Web browser for Android and iOS

The Dolphin Browser is a web browser for the Android and iOS operating systems developed by MoboTap. It was one of the first alternative browsers for the Android platform that introduced support for multi-touch gestures. Dolphin Browser uses its native platform's default browser engine.

==Features==
Dolphin Browser supports most web standards. The browser also supports tabbed browsing, voice controls, and touch gestures. It can cache web content for offline use and synchronize data across devices. It supports browser add-ons on Android only.

==Versions==
Both iOS and Android versions are proprietary software with optional in-app purchases. There was an updated version called Dolphin Browser for Android 2.0 or later. Dolphin Browser Beta was released in May 2012 with the in-house HTML5 engine Jet pack.

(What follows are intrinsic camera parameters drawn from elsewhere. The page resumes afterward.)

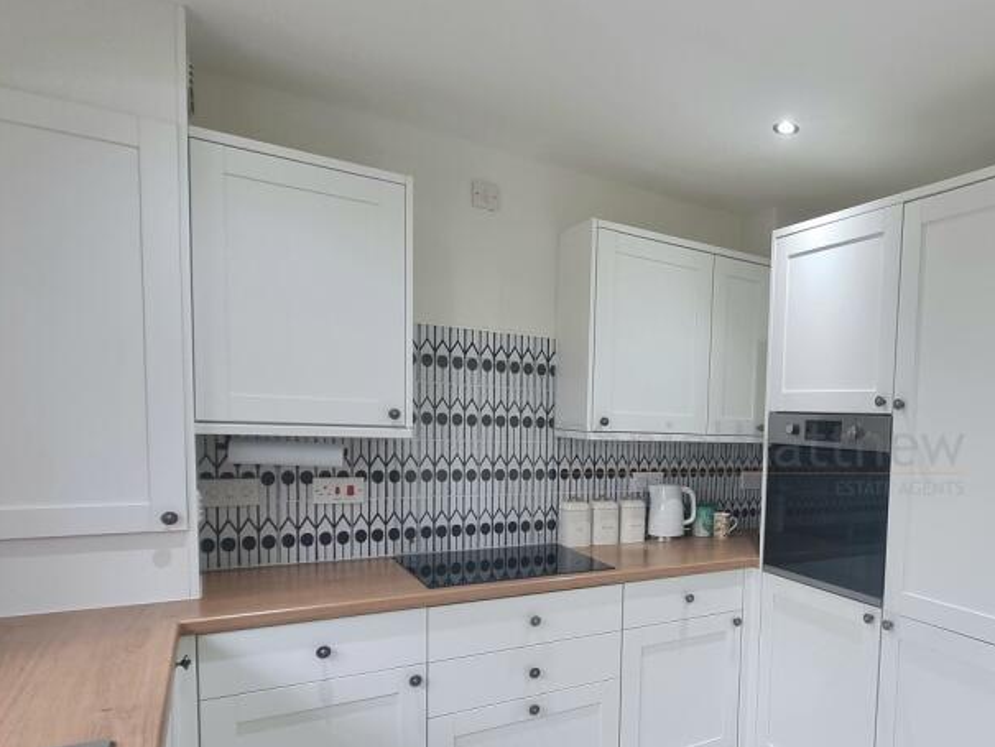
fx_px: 632
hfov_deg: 70.6
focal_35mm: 22
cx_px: 760
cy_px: 457
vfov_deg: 60.5
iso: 125
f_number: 2.2
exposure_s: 1/50
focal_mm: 2.2
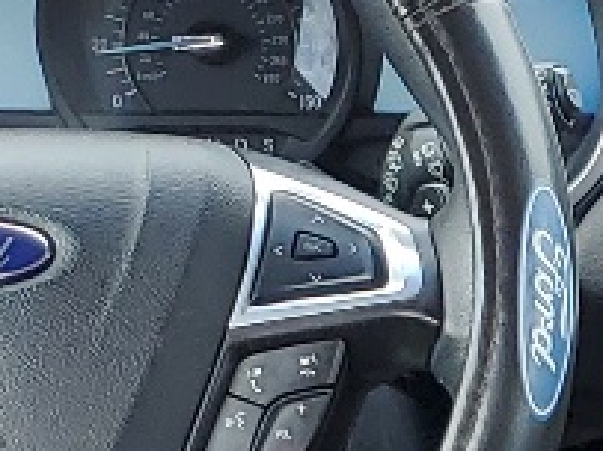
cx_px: 1025
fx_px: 3569
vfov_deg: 6.8
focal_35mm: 205
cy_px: 1142
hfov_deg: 9.3
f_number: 1.5
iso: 50
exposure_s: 1/222
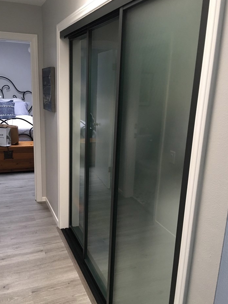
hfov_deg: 44.2
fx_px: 281
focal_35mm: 32
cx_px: 107
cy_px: 158
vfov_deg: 56.8
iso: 64
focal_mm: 4.15
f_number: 2.2
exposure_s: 1/15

In December 2013, Dolphin Zero, a version of the app that claims to be private by automatically deleting browser data, was released.

==Privacy concerns==
In October 2011, privacy concerns were raised about Dolphin browser after it was discovered that all URLs loaded in Dolphin HD were being relayed as plain text to a remote server, a process described by Ars Technica as "an unambiguous breach of privacy". This breach was patched in the next update.

==Reception==
In 2011, Steve Kovach of Business Insider compared Dolphin Browser favorably to Safari and claimed "Dolphin Browser blows Safari out of the water." In 2011, Dolphin Browser was recognized on PC Magazines list of the best free iPhone and iPad Apps of the year, and received a PC Magazine Editors Choice award in 2012.

However, in the years since its release it has not had enough users to compete with competitor mobile browsers. As of March 2024, the browser holds a rating of 2.7 out of 5 on the Apple App Store.